Whiting School of Engineering, Johns Hopkins University, Baltimore, Maryland.
Department of Neurology, The Ohio State University, Columbus, Ohio.
Phys Ther. 2019 Dec 16;99(12):1667-1678. doi: 10.1093/ptj/pzz121.
Constraint-induced movement therapy (CI therapy) produces, on average, large and clinically meaningful improvements in the daily use of a more affected upper extremity in individuals with hemiparesis. However, individual responses vary widely.
The study objective was to investigate the extent to which individual characteristics before treatment predict improved use of the more affected arm following CI therapy.

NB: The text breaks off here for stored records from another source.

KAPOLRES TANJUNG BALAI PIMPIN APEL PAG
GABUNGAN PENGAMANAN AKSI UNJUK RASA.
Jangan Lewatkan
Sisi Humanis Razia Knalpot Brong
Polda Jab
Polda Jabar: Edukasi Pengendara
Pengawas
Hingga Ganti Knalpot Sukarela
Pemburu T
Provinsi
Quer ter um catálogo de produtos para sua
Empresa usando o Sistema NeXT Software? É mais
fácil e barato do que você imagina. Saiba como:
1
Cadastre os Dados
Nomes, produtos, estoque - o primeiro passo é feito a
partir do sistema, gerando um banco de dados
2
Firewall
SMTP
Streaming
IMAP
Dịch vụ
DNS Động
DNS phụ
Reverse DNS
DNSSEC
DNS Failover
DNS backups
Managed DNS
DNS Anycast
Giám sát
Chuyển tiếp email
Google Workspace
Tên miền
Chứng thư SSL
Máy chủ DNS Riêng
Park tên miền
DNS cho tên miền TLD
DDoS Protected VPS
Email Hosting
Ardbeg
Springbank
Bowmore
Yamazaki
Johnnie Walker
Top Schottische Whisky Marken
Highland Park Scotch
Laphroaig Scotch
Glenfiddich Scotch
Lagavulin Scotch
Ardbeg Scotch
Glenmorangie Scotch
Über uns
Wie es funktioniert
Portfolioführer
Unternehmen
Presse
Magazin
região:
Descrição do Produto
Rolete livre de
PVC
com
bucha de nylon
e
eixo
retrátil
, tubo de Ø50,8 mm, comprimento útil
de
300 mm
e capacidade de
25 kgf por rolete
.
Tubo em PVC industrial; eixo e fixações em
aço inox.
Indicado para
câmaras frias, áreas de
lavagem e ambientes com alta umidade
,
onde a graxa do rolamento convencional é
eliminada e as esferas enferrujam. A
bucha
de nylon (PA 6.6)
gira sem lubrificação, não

This study was a retrospective analysis of 47 people who had chronic (> 6 months) mild to moderate upper extremity hemiparesis and were consecutively enrolled in 2 CI therapy randomized controlled trials.
An enhanced probabilistic neural network model predicted whether individuals showed a low, medium, or high response to CI therapy, as measured with the Motor Activity Log, on the basis of the following baseline assessments: Wolf Motor Function Test, Semmes-Weinstein Monofilament Test of touch threshold, Motor Activity Log, and Montreal Cognitive Assessment. Then, a neural dynamic classification algorithm was applied to improve prognostic accuracy using the most accurate combination obtained in the previous step.
Motor ability and tactile sense predicted improvement in arm use for daily activities following intensive upper extremity rehabilitation with an accuracy of nearly 100%. Complex patterns of interaction among these predictors were observed.
The fact that this study was a retrospective analysis with a moderate sample size was a limitation.
Advanced machine learning/classification algorithms produce more accurate personalized predictions of rehabilitation outcomes than commonly used general linear models.
强制性运动疗法(CI 疗法)可平均显著提高偏瘫患者患侧上肢的日常使用能力,且具有临床意义。然而,个体的反应差异很大。
本研究旨在探讨治疗前的个体特征在多大程度上可以预测 CI 疗法后患侧上肢使用能力的改善。
这是一项对 47 名慢性(>6 个月)轻度至中度上肢偏瘫患者的回顾性分析,他们连续参加了 2 项 CI 疗法的随机对照试验。
基于 Wolf 运动功能测试、Semmes-Weinstein 单丝触觉阈值测试、运动活动日志和蒙特利尔认知评估,增强概率神经网络模型预测个体在 CI 疗法后,根据运动活动日志,对 CI 疗法的低、中、高反应的可能性。然后,使用在前一步中获得的最准确的组合,应用神经动态分类算法来提高预测准确性。
运动能力和触觉预测了上肢康复后日常活动中手臂使用能力的改善,准确性接近 100%。观察到这些预测因子之间存在复杂的相互作用模式。
本研究为回顾性分析,样本量中等,这是一个局限性。
与常用的线性模型相比,先进的机器学习/分类算法可对康复结果进行更准确的个性化预测。